Segment Open

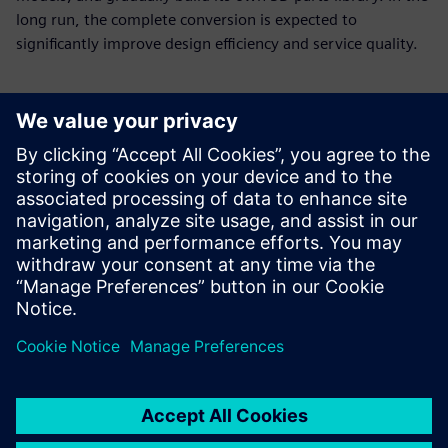
long run, the complete conversion is expected to
significantly improve design efficiency and service quality.
With new tools and
processes, E-Make now needs
only about seven days on
average to make a sample,
down from 30 to 40 days
required using 2D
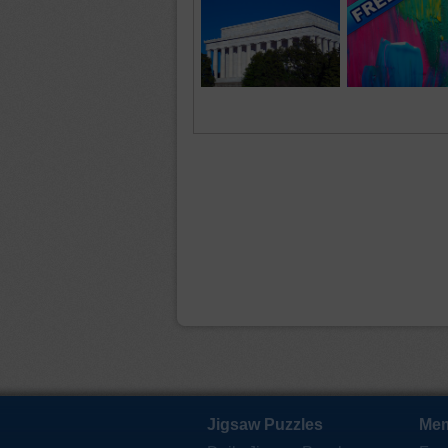
Jigsaw Puzzles
Mem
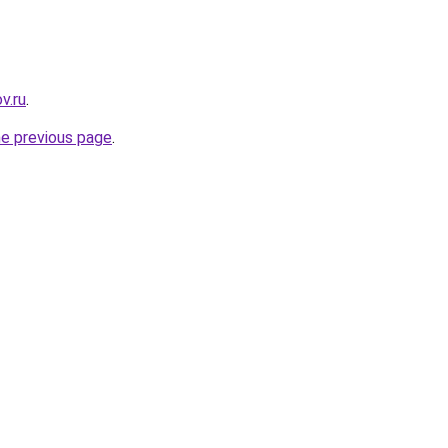
v.ru
.
he previous page
.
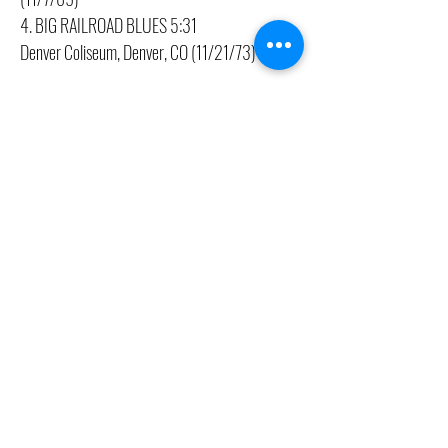
4. BIG RAILROAD BLUES 5:31
Denver Coliseum, Denver, CO (11/21/73)
CONTACT US
(416) 603-7796
neuro@neurotica.ca
567 College St. Toronto, ON, M6G 3W9, Canada
(entrance on Manning Ave.)
Monday
Closed
Tuesday
Closed
Wednesday
12:00 pm - 7:00 pm
Thursday
12:00 pm - 7:00 pm
Friday
12:00 pm - 7:00 pm
Saturday
12:00 pm - 7:00 pm
Sunday
1:00 pm - 7:00 pm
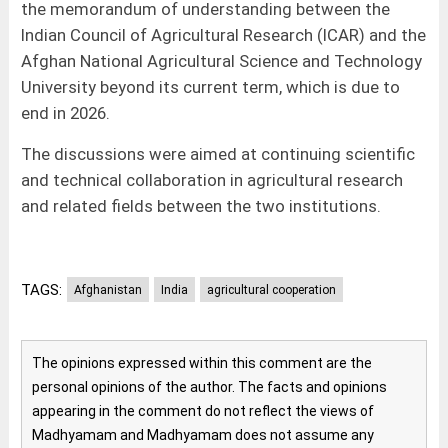
the memorandum of understanding between the
Indian Council of Agricultural Research (ICAR) and the
Afghan National Agricultural Science and Technology
University beyond its current term, which is due to
end in 2026.
The discussions were aimed at continuing scientific
and technical collaboration in agricultural research
and related fields between the two institutions.
TAGS:
Afghanistan
India
agricultural cooperation
The opinions expressed within this comment are the
personal opinions of the author. The facts and opinions
appearing in the comment do not reflect the views of
Madhyamam and Madhyamam does not assume any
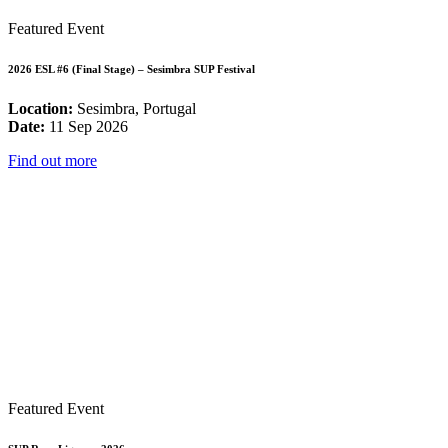
Featured Event
2026 ESL #6 (Final Stage) – Sesimbra SUP Festival
Location:
Sesimbra, Portugal
Date:
11 Sep 2026
Find out more
Featured Event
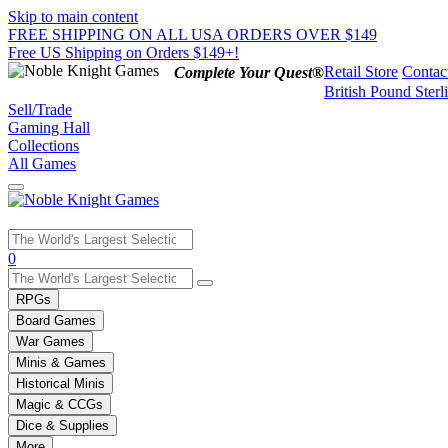
Skip to main content
FREE SHIPPING ON ALL USA ORDERS OVER $149
Free US Shipping on Orders $149+!
Retail Store
Contac
Complete Your Quest®
British Pound Sterl
Sell/Trade
Gaming Hall
Collections
All Games
Use
0
the
up
RPGs
and
Board Games
down
War Games
arrows
Minis & Games
to
select
Historical Minis
a
Magic & CCGs
result.
Dice & Supplies
Press
More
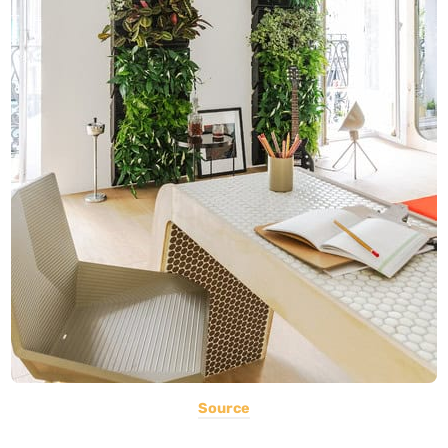
Source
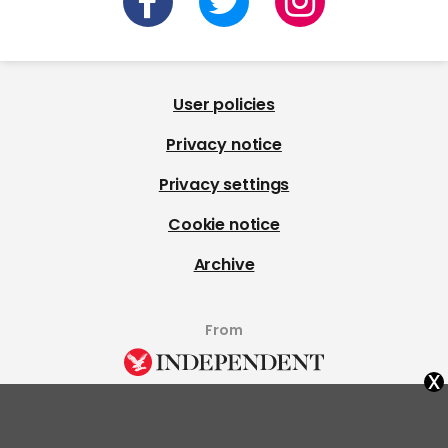
User policies
Privacy notice
Privacy settings
Cookie notice
Archive
From
x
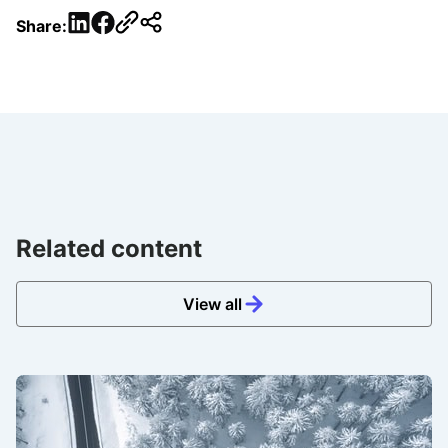
LinkedIn
Facebook
Share:
Related content
View all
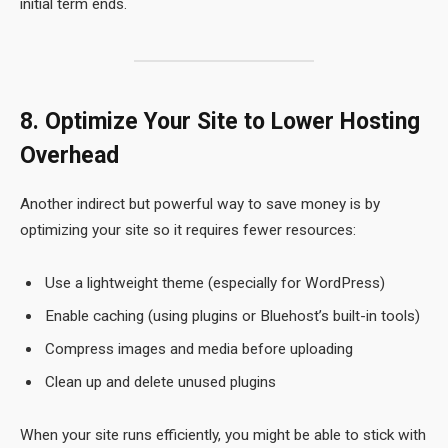
initial term ends.
8. Optimize Your Site to Lower Hosting
Overhead
Another indirect but powerful way to save money is by
optimizing your site so it requires fewer resources:
Use a lightweight theme (especially for WordPress)
Enable caching (using plugins or Bluehost’s built-in tools)
Compress images and media before uploading
Clean up and delete unused plugins
When your site runs efficiently, you might be able to stick with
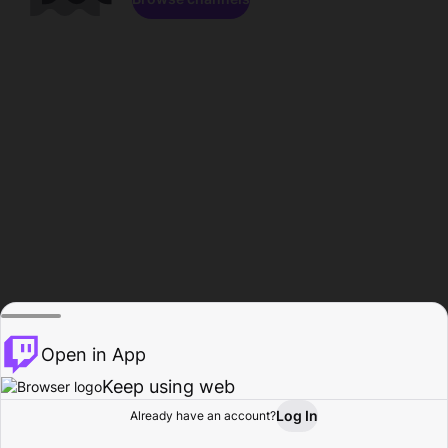
Open in App
Keep using web
Log In
Already have an account?
Home
Browse
Activity
Profile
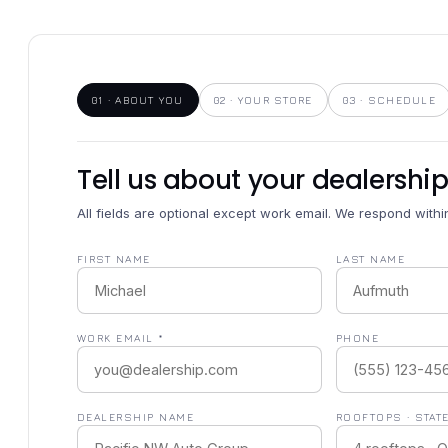
01 · ABOUT YOU
02 · YOUR STORE
03 · SCHEDULE
Tell us about your dealership
All fields are optional except work email. We respond with
FIRST NAME
LAST NAME
WORK EMAIL *
PHONE
DEALERSHIP NAME
ROOFTOPS · STAT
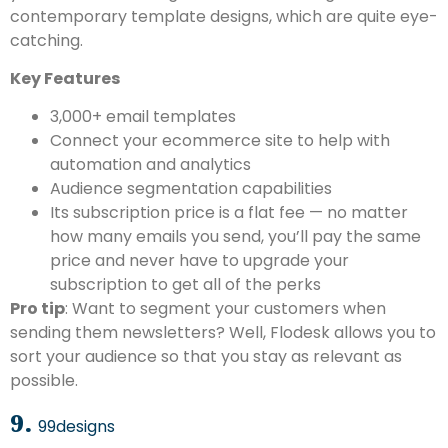
contemporary template designs, which are quite eye-
catching.
Key Features
3,000+ email templates
Connect your ecommerce site to help with
automation and analytics
Audience segmentation capabilities
Its subscription price is a flat fee — no matter
how many emails you send, you’ll pay the same
price and never have to upgrade your
subscription to get all of the perks
Pro tip
: Want to segment your customers when
sending them newsletters? Well, Flodesk allows you to
sort your audience so that you stay as relevant as
possible.
9.
99designs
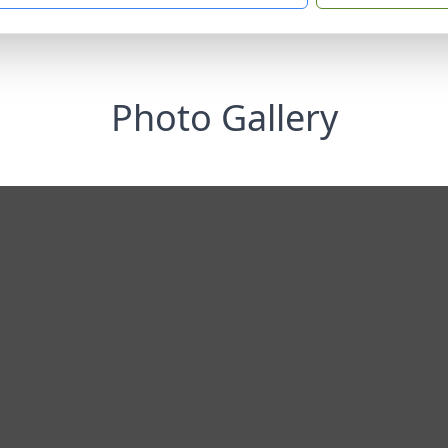
Photo Gallery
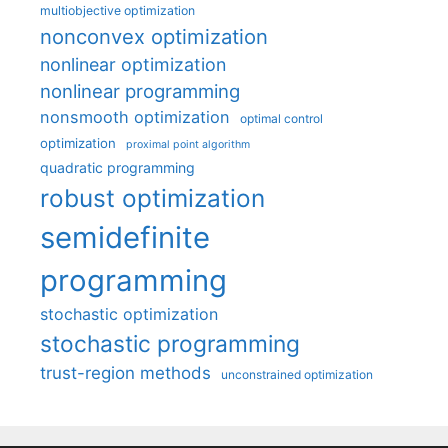
multiobjective optimization
nonconvex optimization
nonlinear optimization
nonlinear programming
nonsmooth optimization
optimal control
optimization
proximal point algorithm
quadratic programming
robust optimization
semidefinite
programming
stochastic optimization
stochastic programming
trust-region methods
unconstrained optimization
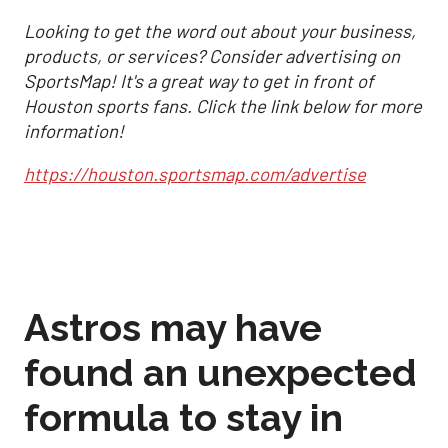
Looking to get the word out about your business,
products, or services? Consider advertising on
SportsMap! It's a great way to get in front of
Houston sports fans. Click the link below for more
information!
https://houston.sportsmap.com/advertise
Astros may have
found an unexpected
formula to stay in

Segment Closed

→ INSTRUCTION: Could you repeat the part of the records that opens with the line containing "contemporary template designs, which" and closes with the line containing "Photo Gallery", leaving out the pictures?

→ RESPONSE FOR THIS EXERCISE:
contemporary template designs, which are quite eye-
catching.
Key Features
3,000+ email templates
Connect your ecommerce site to help with
automation and analytics
Audience segmentation capabilities
Its subscription price is a flat fee — no matter
how many emails you send, you’ll pay the same
price and never have to upgrade your
subscription to get all of the perks
Pro tip
: Want to segment your customers when
sending them newsletters? Well, Flodesk allows you to
sort your audience so that you stay as relevant as
possible.
9.
99designs
Photo Gallery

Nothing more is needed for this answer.